Machine Learning Techniques and Satellite Sensors
The research comprehensively presents commonly used machine and deep learning techniques for satellite-based water quality monitoring. The authors actively categorized these techniques by learning types and subdivided them based on application and specific algorithm names. This taxonomy is a valuable resource for researchers seeking the most suitable algorithms. Additionally, they explored 20 satellite sensors used in water quality monitoring, categorizing them by imaging system type and highlighting their advantages and disadvantages. This information assists researchers in making informed choices when selecting satellite sensors for their specific monitoring applications.
Satellite-based water quality monitoring relies on comprehensive datasets and open-source code resources to overcome challenges such as limited expertise and training data. These resources promote collaboration, transparency, and advancements in the field while facilitating the use of machine-learning algorithms. This shift toward open science accelerates research and enhances reproducibility, improving water quality monitoring capabilities.
Limitations and Gaps
The review has limitations such as the reliance on the Scopus database, which may exclude specific niche journals, and using R2 in the meta-analysis, assuming identical study conditions. Research gaps include the need for more explainable artificial intelligence (XAI) methods to enhance model transparency, deep neural networks (DNNs) as black-box solutions, and the prevalence of traditional model evaluation metrics. Additionally, researchers must make more progress in monitoring certain water quality aspects, such as Contaminants of Emerging Concern (CEC).

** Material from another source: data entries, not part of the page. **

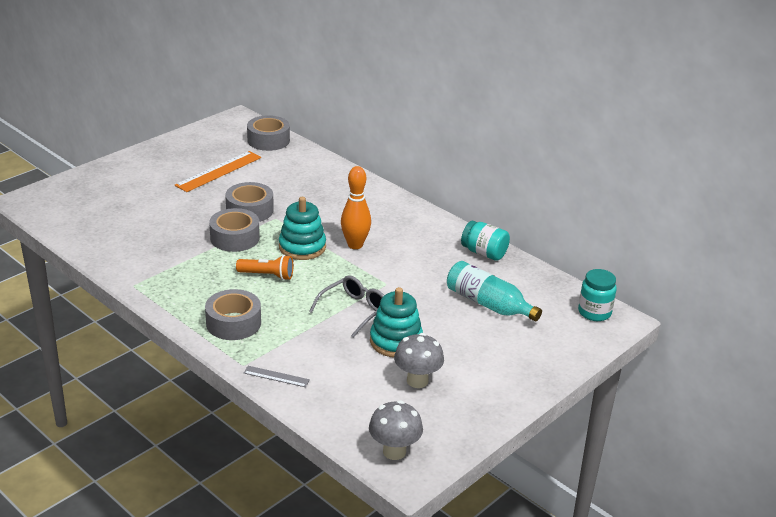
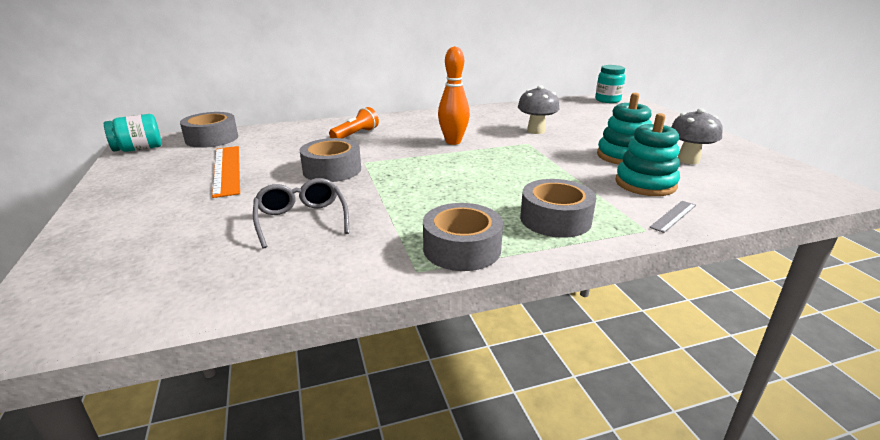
camera: 60 degrees left, 5 degrees down
(235, 238) = (377, 187): grey tape -> grey tape (462, 248)
(267, 275) = (471, 185): orange flashlight -> orange flashlight (355, 134)
(302, 247) = (433, 161): turquoise stacking toy -> turquoise stacking toy (645, 184)
(354, 310) = (564, 161): grey glasses -> grey glasses (301, 220)
(394, 451) = (804, 188): grey mushroom -> grey mushroom (536, 131)
(484, 253) = (508, 109): turquoise jar -> turquoise jar (139, 149)
(488, 304) = (581, 121): turquoise bottle -> none

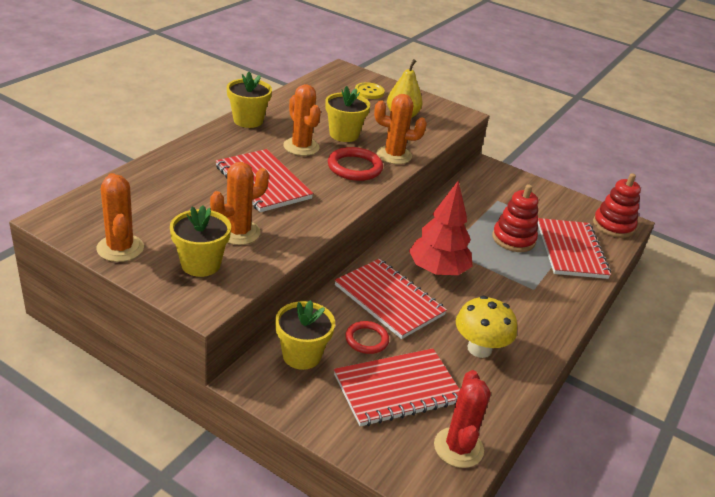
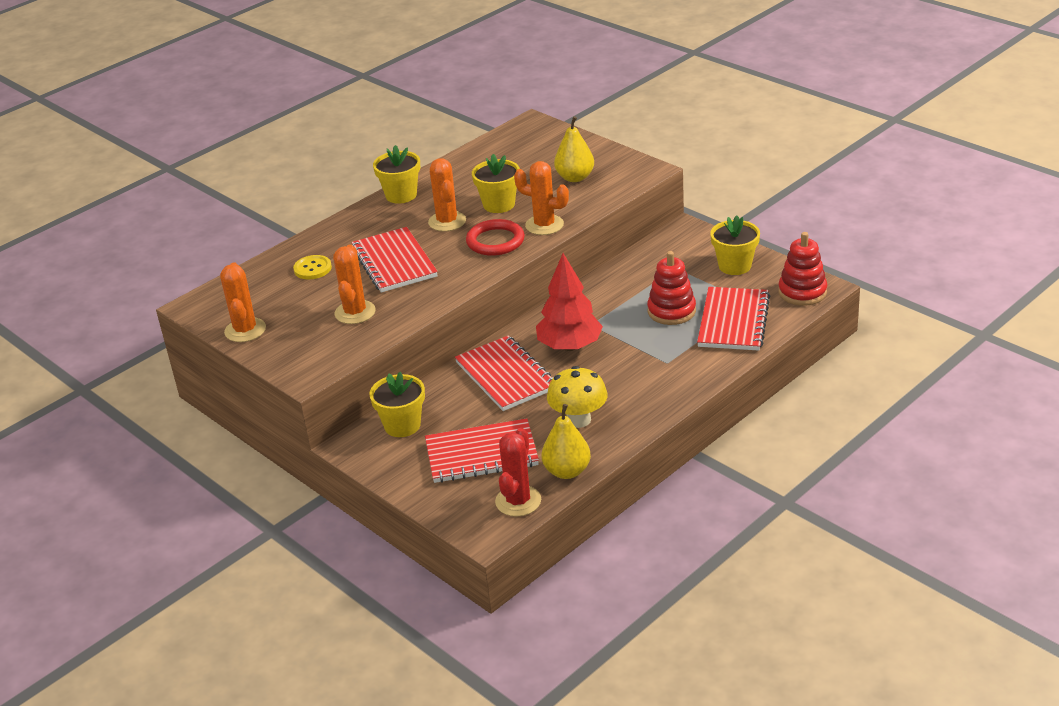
camera: 20 degrees right, 0 degrees up
(201, 264) = (312, 342): yellow flower pot -> yellow flower pot (735, 266)
(238, 232) = (355, 312): orange cactus -> orange cactus turned 60 degrees counterclockwise
(366, 339) = (469, 412): red ring -> none
(369, 92) = (549, 150): yellow button -> yellow button (312, 268)
(493, 409) = (567, 471): none -> yellow pear

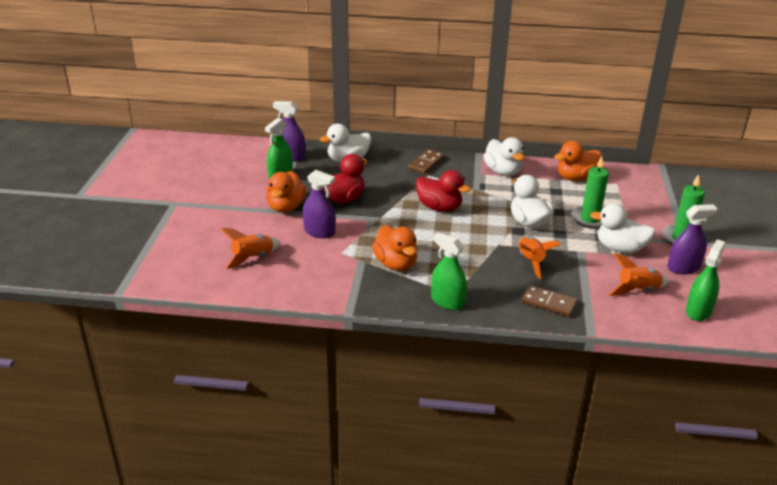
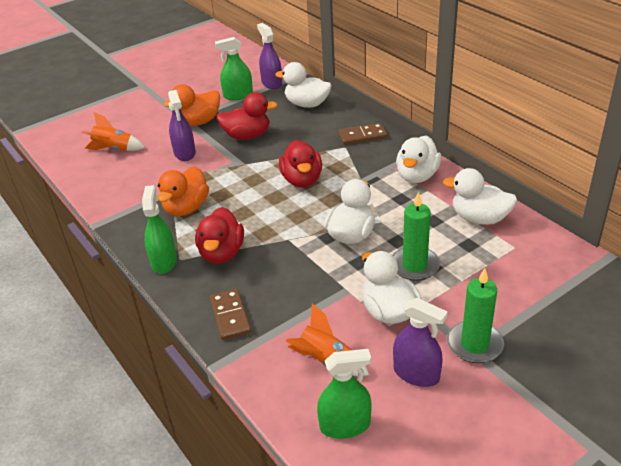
camera: 50 degrees right, 5 degrees up
(474, 275) = (222, 253): none -> red duck
(530, 262) = (285, 271): orange rocket -> none
(576, 178) = (479, 218): orange duck -> white duck

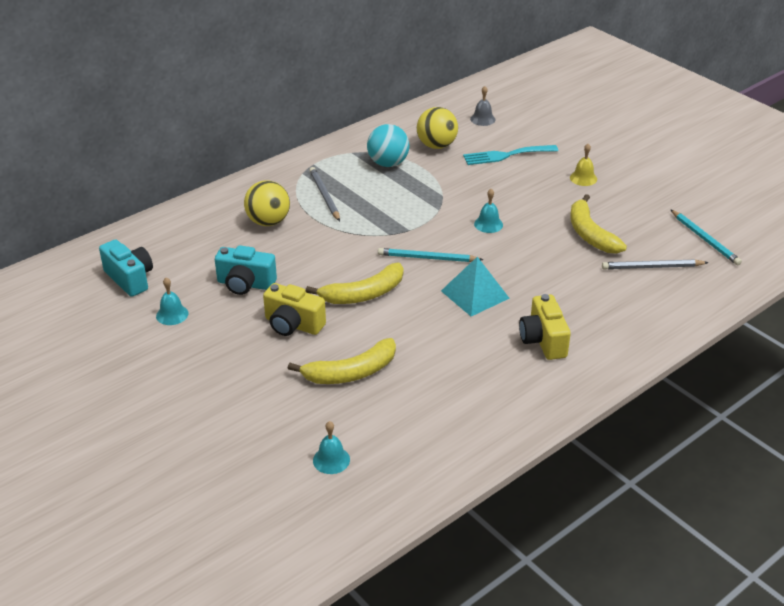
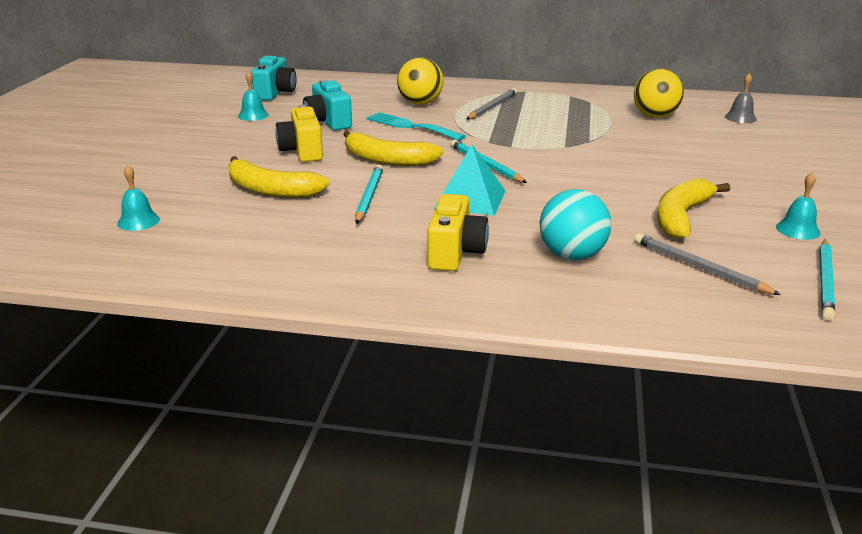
camera: 50 degrees right, 10 degrees down
(388, 163) = (586, 110): turquoise ball -> turquoise ball (572, 255)
(418, 333) = (369, 196): none -> turquoise pencil
(488, 224) = (589, 170): turquoise bell -> turquoise bell (798, 230)
(506, 155) = (711, 143): turquoise fork -> turquoise fork (410, 126)
(543, 340) = (455, 253): yellow camera -> yellow camera turned 150 degrees clockwise
(583, 178) = (766, 183): yellow bell -> none

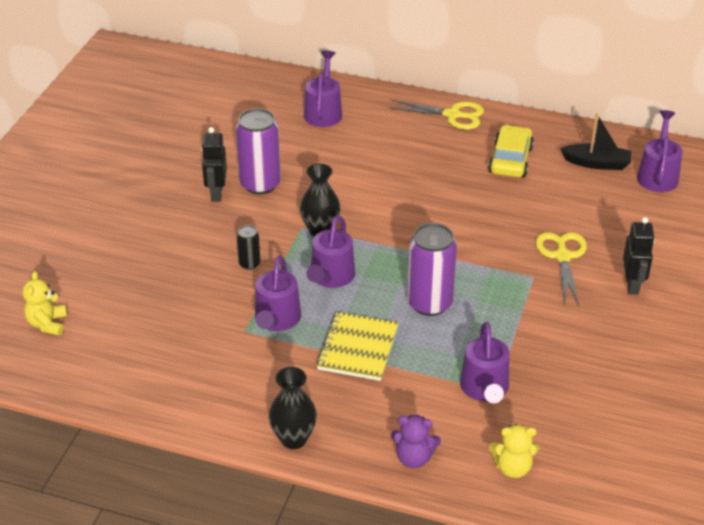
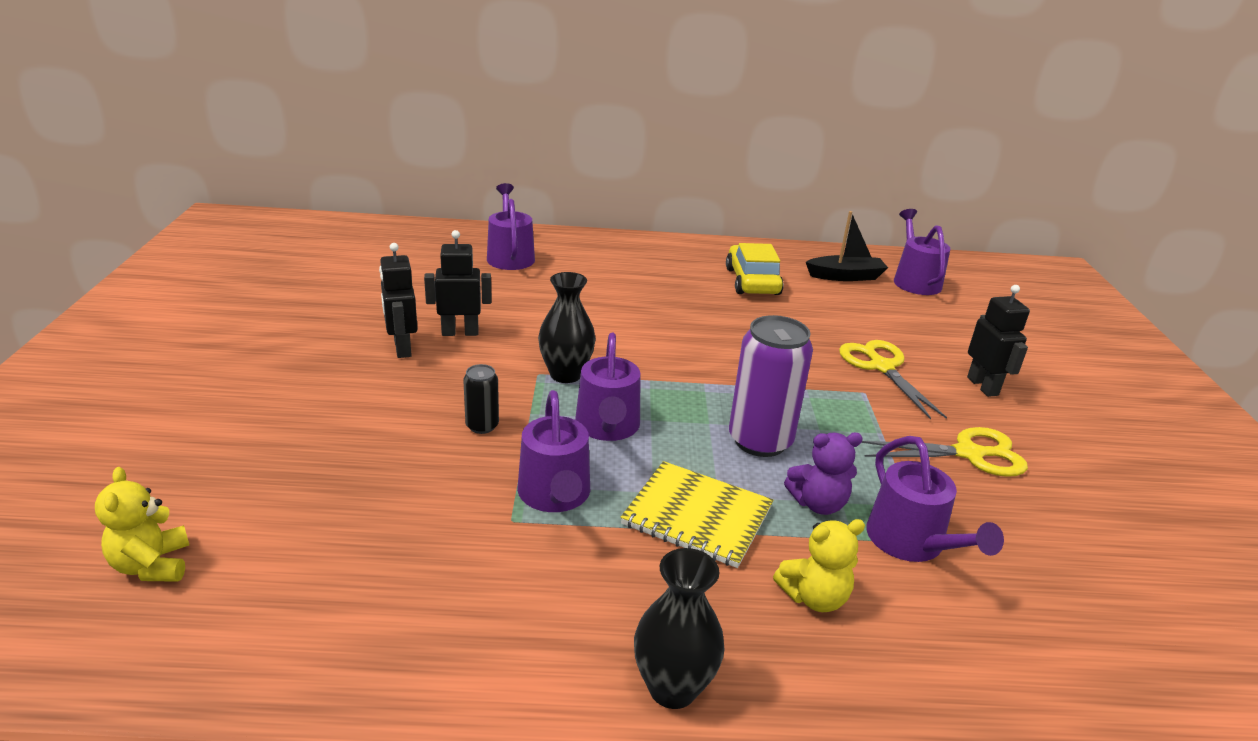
camera: 20 degrees left, 10 degrees down
(260, 184) = (460, 332): purple can -> black robot
(357, 348) = (697, 516): yellow notebook -> yellow notebook turned 60 degrees counterclockwise
(414, 458) = (887, 677): purple teddy bear -> purple teddy bear (818, 504)
(452, 115) = (661, 248): yellow scissors -> yellow scissors (968, 454)
(512, 468) = (1040, 659): yellow teddy bear -> yellow teddy bear (814, 597)

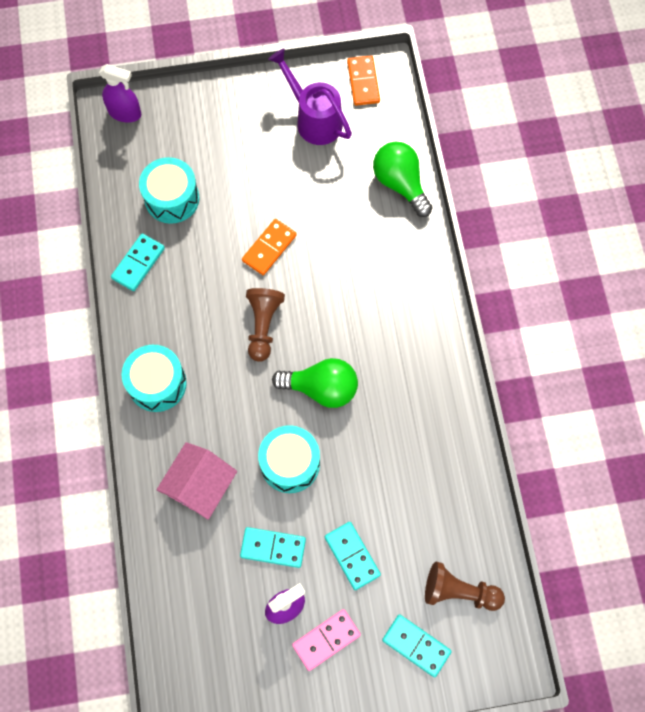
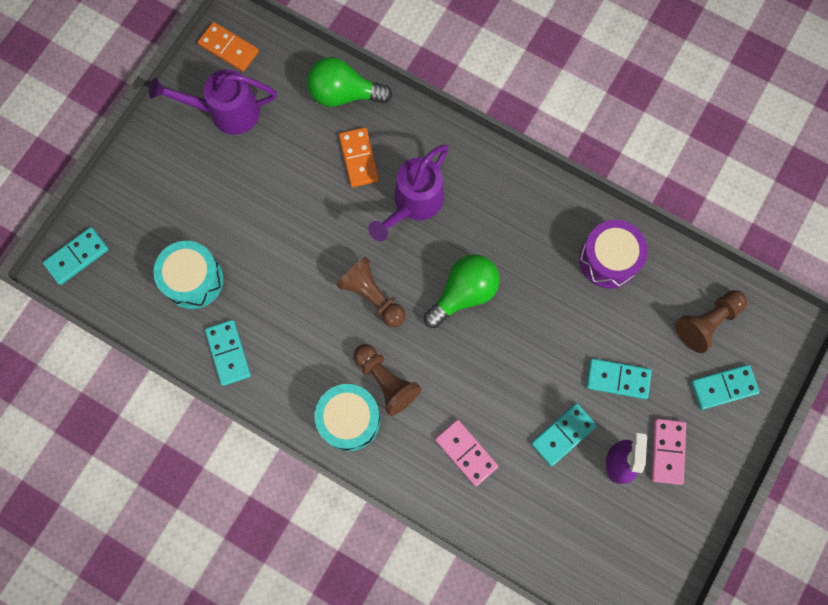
camera: 50 degrees left, 5 degrees up
(125, 113) = (77, 256): purple spray bottle -> turquoise domino
(200, 486) = (466, 452): pink house -> pink domino
(207, 386) = (386, 381): none -> brown pawn
(269, 248) = (309, 238): orange domino -> orange domino (358, 158)
(290, 463) = (505, 367): turquoise drum -> none
(360, 298) = (414, 203): none -> purple watering can
(443, 474) = (608, 259): none -> purple drum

Recommendations and Prospects
The paper recommends synchronizing data acquisition with satellite overpasses, emphasizing the importance of XAI techniques, improving sensor design to mitigate noise, and using multiple databases for comprehensive literature searches. Future research should address gaps by generating labeled data and employing semi-supervised learning, data augmentation, and synthetic training data. Optimizing model evaluation metrics and integrating XAI is crucial. Satellite missions on the horizon, such as Plankton, Aerosol, Cloud, and Ocean Ecosystem (PACE), Geostationary Littoral Imaging and Monitoring Radiometer (GLIMR), Surface Biology and Geology (SBG), Landsat Next, and Sentinel-2C and -2D, present exciting prospects for advancing water quality monitoring and enhancing our understanding of the environment.
Conclusion
To sum up, from 2005 to 2023, satellite remote sensing and machine learning algorithms for monitoring water quality in various aquatic environments have significantly improved. Advances in algorithms, gaming industry investments in fast chips, and improved Internet access have made these technologies more accessible for research. Researchers have identified critical sensors and water quality indicators, primarily focusing on inland waters in China and the United States. This comprehensive review aims to bridge the gap between hydrology, computer science, and remote sensing, encouraging collaborative solutions for water quality challenges.